In mainland China, the Shanghai Composite closed 0.42% higher at 3,195.46 while the Shenzhen Component gained 0.667% to 11,628.31.

“There is a tactical opportunity in China right now,” according to Dan Fineman, co-head of Asia-Pacific equity strategy at Credit Suisse.

“Equities are very cheap, they seem to be finding some sort of formula for dealing with Covid, so I think that we probably are at or near the bottom for Chinese equities,” Fineman said. “The government isn’t going to come out with a big bazooka of new measures, but I think that as we approach the party congress at the end of the year policy will become more and more supportive.”

The major Chinese city of Shanghai reopened on Wednesday following weeks of stringent Covid-related lockdowns.

The Nifty 50 and BSE Sensex in India also rose 0.31% and 0.47%, respectively, in Thursday afternoon trade.

Elsewhere, Hong Kong’s Hang Seng index was about 1% lower, as of its final hour of trading.

The Nikkei 225 in Japan shed 0.16%, closing at 27,413.88, while the Topix index fell 0.63% to 1,926.39. South Korea’s Kospi dipped 1%, ending its trading day at 2,658.99.

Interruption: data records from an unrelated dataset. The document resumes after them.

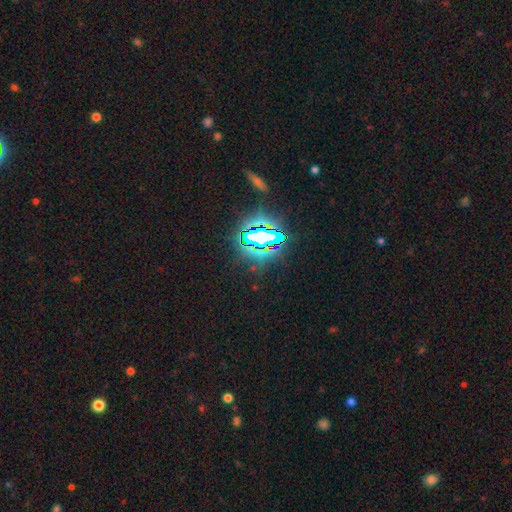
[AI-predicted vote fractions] smooth-or-featured: star or artifact: 85% | smooth: 8% | featured or disk: 6%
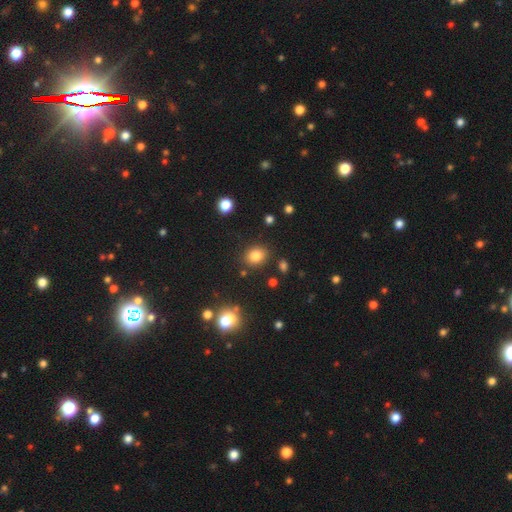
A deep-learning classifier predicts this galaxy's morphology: smooth_or_featured: smooth (p=0.82) [alt: star or artifact p=0.12]
how_rounded: round (p=0.53) [alt: in between p=0.46]
merging: none (p=0.85) [alt: minor disturbance p=0.09]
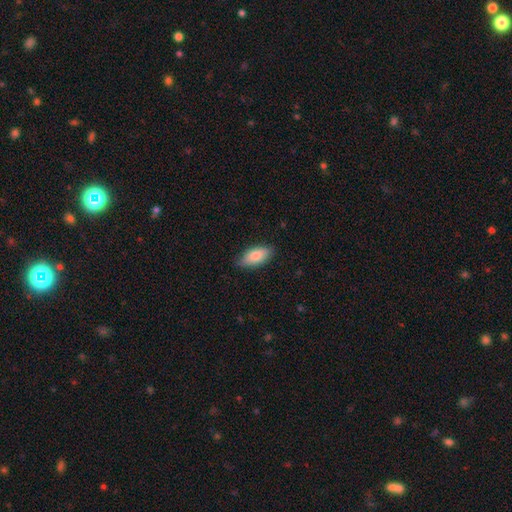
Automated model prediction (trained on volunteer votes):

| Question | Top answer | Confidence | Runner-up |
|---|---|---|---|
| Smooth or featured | smooth | 83% | featured or disk (11%) |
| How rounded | in between | 88% | cigar-shaped (10%) |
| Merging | none | 80% | minor disturbance (17%) |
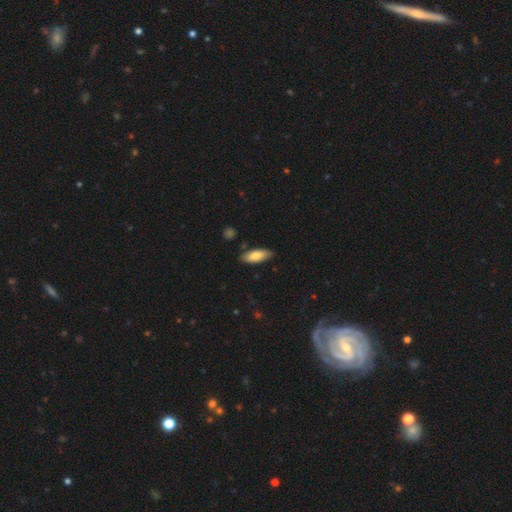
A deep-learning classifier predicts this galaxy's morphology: Smooth or featured?
  - smooth: 77% *
  - featured or disk: 17%
  - star or artifact: 6%
How rounded?
  - in between: 74% *
  - cigar-shaped: 24%
  - round: 2%
Merging?
  - none: 83% *
  - minor disturbance: 13%
  - merger: 2%
  - major disturbance: 2%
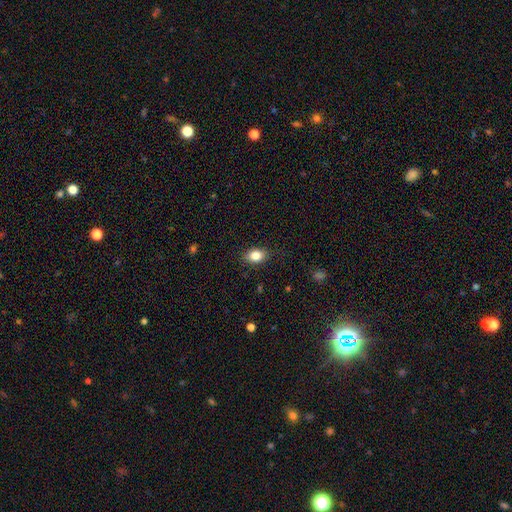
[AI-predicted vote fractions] Q: Smooth or featured?
A: smooth (84%); runner-up: star or artifact (9%)
Q: How rounded?
A: in between (74%); runner-up: round (24%)
Q: Merging?
A: none (84%); runner-up: minor disturbance (12%)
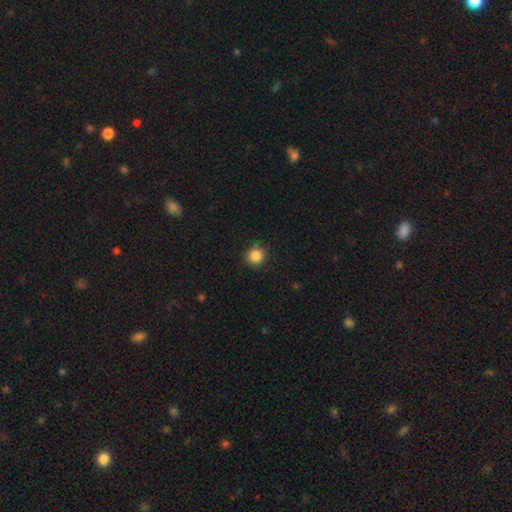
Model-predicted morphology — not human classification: A smooth galaxy with no disk features (86%) that is round (93%). Merging: none (91%).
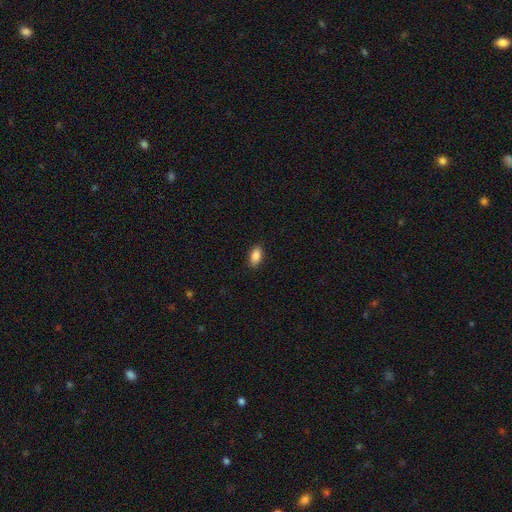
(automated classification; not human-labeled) This appears to be a smooth galaxy with no disk features (86%) that is in between round and cigar-shaped (90%). Merging: none (89%).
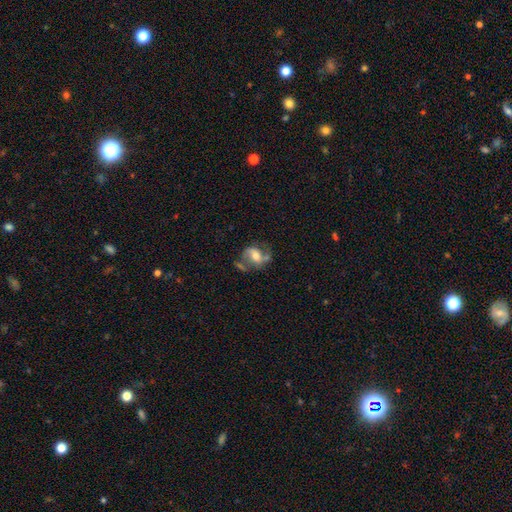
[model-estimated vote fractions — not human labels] smooth_or_featured: featured or disk (p=0.71) [alt: smooth p=0.21]
disk_edge_on: no (p=0.97) [alt: yes p=0.03]
bar: weak (p=0.40) [alt: no p=0.35]
has_spiral_arms: yes (p=0.88) [alt: no p=0.12]
spiral_winding: medium (p=0.46) [alt: loose p=0.40]
spiral_arm_count: 2 (p=0.85) [alt: 1 p=0.06]
bulge_size: moderate (p=0.63) [alt: small p=0.22]
merging: none (p=0.52) [alt: minor disturbance p=0.21]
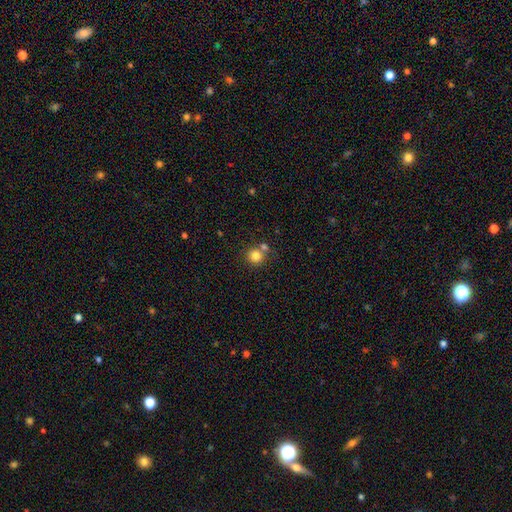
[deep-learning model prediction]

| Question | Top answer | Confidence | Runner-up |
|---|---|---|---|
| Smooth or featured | smooth | 81% | star or artifact (12%) |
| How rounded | round | 91% | in between (8%) |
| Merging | none | 65% | merger (24%) |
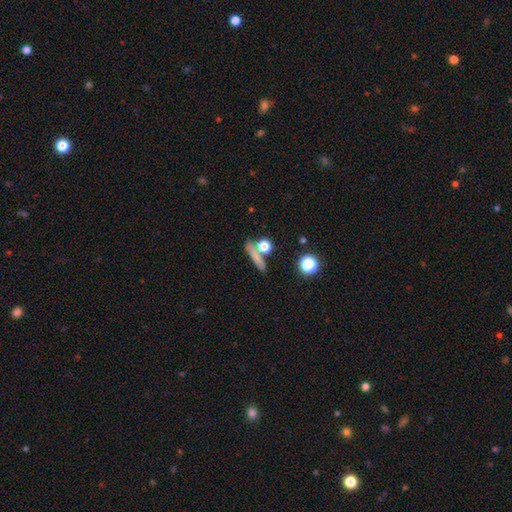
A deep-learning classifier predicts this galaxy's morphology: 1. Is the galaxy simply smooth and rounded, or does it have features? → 70% smooth, 18% featured or disk, 12% star or artifact.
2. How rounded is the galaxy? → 64% cigar-shaped, 21% round, 15% in between.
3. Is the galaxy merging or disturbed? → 69% none, 16% merger, 10% minor disturbance, 5% major disturbance.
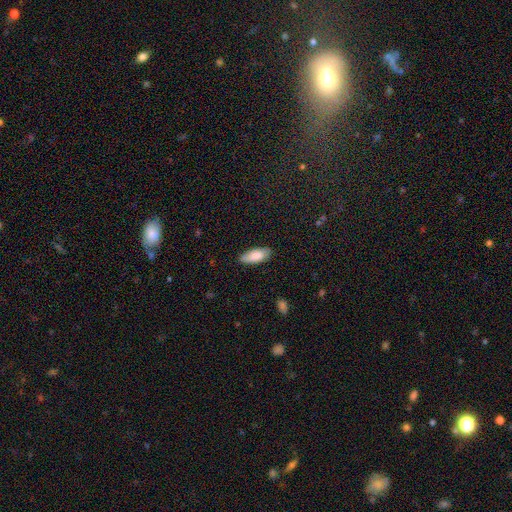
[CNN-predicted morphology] smooth_or_featured: smooth (p=0.82) [alt: featured or disk p=0.12]
how_rounded: in between (p=0.83) [alt: cigar-shaped p=0.15]
merging: none (p=0.80) [alt: minor disturbance p=0.16]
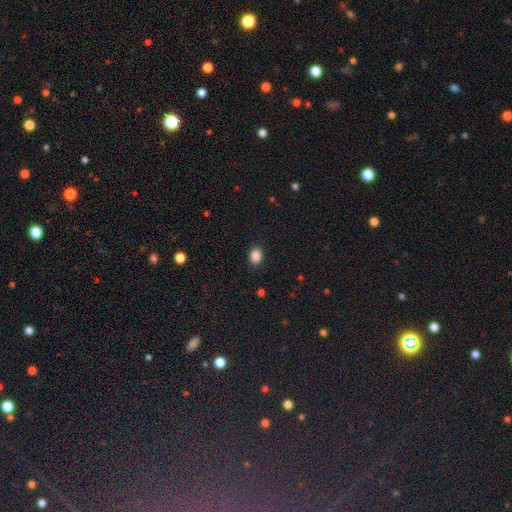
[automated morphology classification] A smooth galaxy with no disk features (87%) that is in between round and cigar-shaped (51%).

Vote fractions:
- Smooth or featured? smooth: 87% / star or artifact: 10% / featured or disk: 3%
- How rounded? in between: 51% / round: 48% / cigar-shaped: 1%
- Merging? none: 88% / minor disturbance: 9% / major disturbance: 3% / merger: 1%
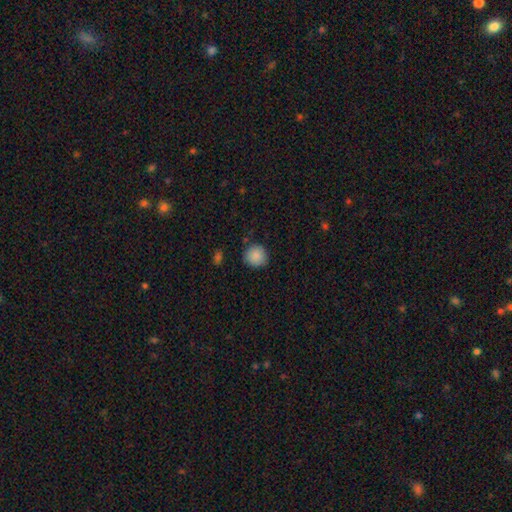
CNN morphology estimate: Smooth or featured? Predicted: smooth (p=0.88). How rounded? Predicted: round (p=0.91). Merging? Predicted: none (p=0.86).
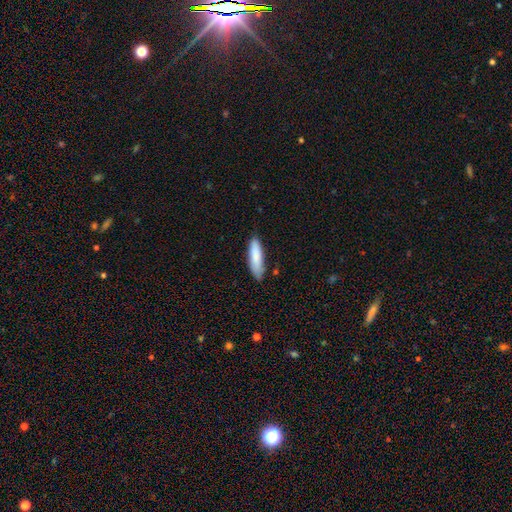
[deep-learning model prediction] The model was most divided on "how rounded": cigar-shaped: 63%, in between: 36%, round: 1%. More confident: smooth or featured — smooth (85%); merging — none (77%).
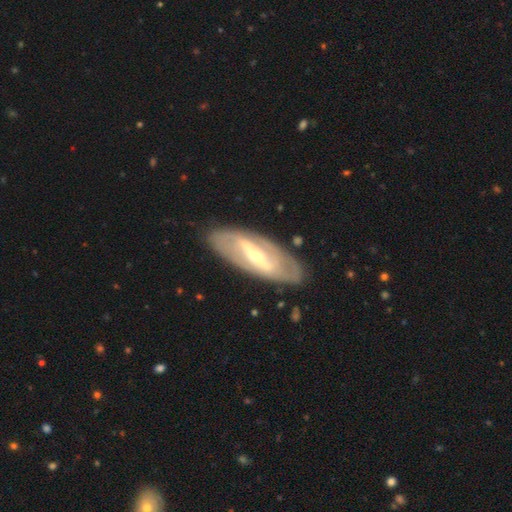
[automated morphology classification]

In Australia, the S&P/ASX 200 shed 0.8% on the day to 7,175.90.

MSCI’s broadest index of Asia-Pacific shares outside Japan traded 0.88% lower.

Oil drops around 2%

Oil prices were lower in the afternoon of Asia trading hours, with international benchmark Brent crude futures down 1.84% to $114.15 per barrel. U.S. crude futures dropped 1.98% to $112.98 per barrel. Both crude benchmarks had earlier declined more than 2% each.

Those losses came after the Financial Times reported Saudi Arabia is ready to pump more oil if Russian output declines. That comes after European Union leaders agreed earlier this week to ban most Russian crude imports by the end of the year.

Australia’s trade surplus widened to 10.495 billion Australian dollars ($7.525 billion) in April, data from the country’s Bureau of Statistics showed Thursday. That was higher than the surplus of 9.3 billion Australian dollars predicted in a Reuters poll.

Following the data release, the Australian dollar changed hands at $0.717, still off levels above $0.72 seen recently.

Overnight on Wall Street, the S&P 500 shed 0.75% to 4,101.23. The Dow Jones Industrial Average declined 176.89 points, or 0.54%, to 32,813.23. The tech-heavy Nasdaq Composite shed 0.72% to 11,994.46.


The U.S. dollar index, which tracks the greenback against a basket of its peers, was at 102.393 after a recent jump from below 102.

The Japanese yen traded at 129.85 per dollar, weaker as compared with levels below 128 seen against the greenback earlier this week.